Hochschild Mining loses shine as costs rise
Higher costs have tarnished the latest figures from Hochschild Mining, reducing its first-half profits by a third.
The South America-focused silver and gold specialist said that pre-tax profits had fallen from $60 million to $40 million in the six months to June.
Revenues were broadly flat, edging up $1.5 million to just under $341 million, but the cost of sales increased from $239 million to $261 million.
The company operates three mines in Peru and one in Argentina and has other projects under development. It said that “production and prices achieved in the first half were broadly similar” to the year before, but its costs had risen because of “increased investment in exploration-led growth”, the removal of port rebates in Patagonia and a backfill process at the Inmaculada mine in Peru.
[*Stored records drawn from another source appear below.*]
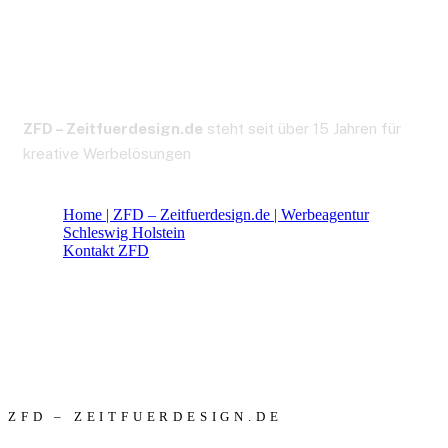
Impressum. ZFD.
ZFD – Zeitfuerdesign.de
steht seit über 15 Jahren für
kreative Werbelösungen
Home | ZFD – Zeitfuerdesign.de | Werbeagentur
Schleswig Holstein
Kontakt ZFD
Impressum
ZFD – ZEITFUERDESIGN.DE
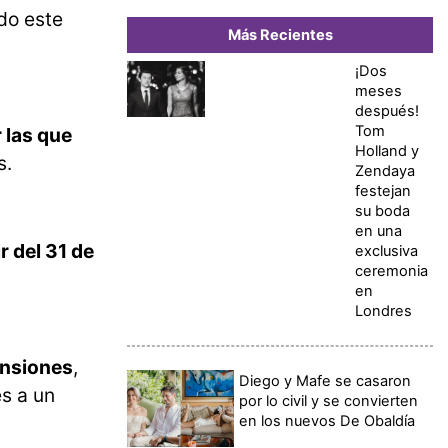
do este
Más Recientes
¡Dos
meses
después!
Tom
 las que
Holland y
s.
Zendaya
festejan
su boda
en una
r del 31 de
exclusiva
ceremonia
en
Londres
ensiones
,
Diego y Mafe se casaron
es a un
por lo civil y se convierten
en los nuevos De Obaldía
Silver production increased by 9 per cent and gold production by 3 per cent, compared with the same period last year.
Analysts at RBC Capital Markets downgraded Hochschild to “sector perform” from “outperform” yesterday, citing the rising costs. The company had strong long-term potential and a “much-improved balance sheet, profit margin and growth profile”, but they argued that the company’s share price, which has risen significantly over the past year, reflected this. The shares fell 573⁄4p, more than 18 per cent, yesterday to 2591⁄4p.
Ignacio Bustamante, Hochschild’s chief executive, said that production and cost targets for 2017 were on track.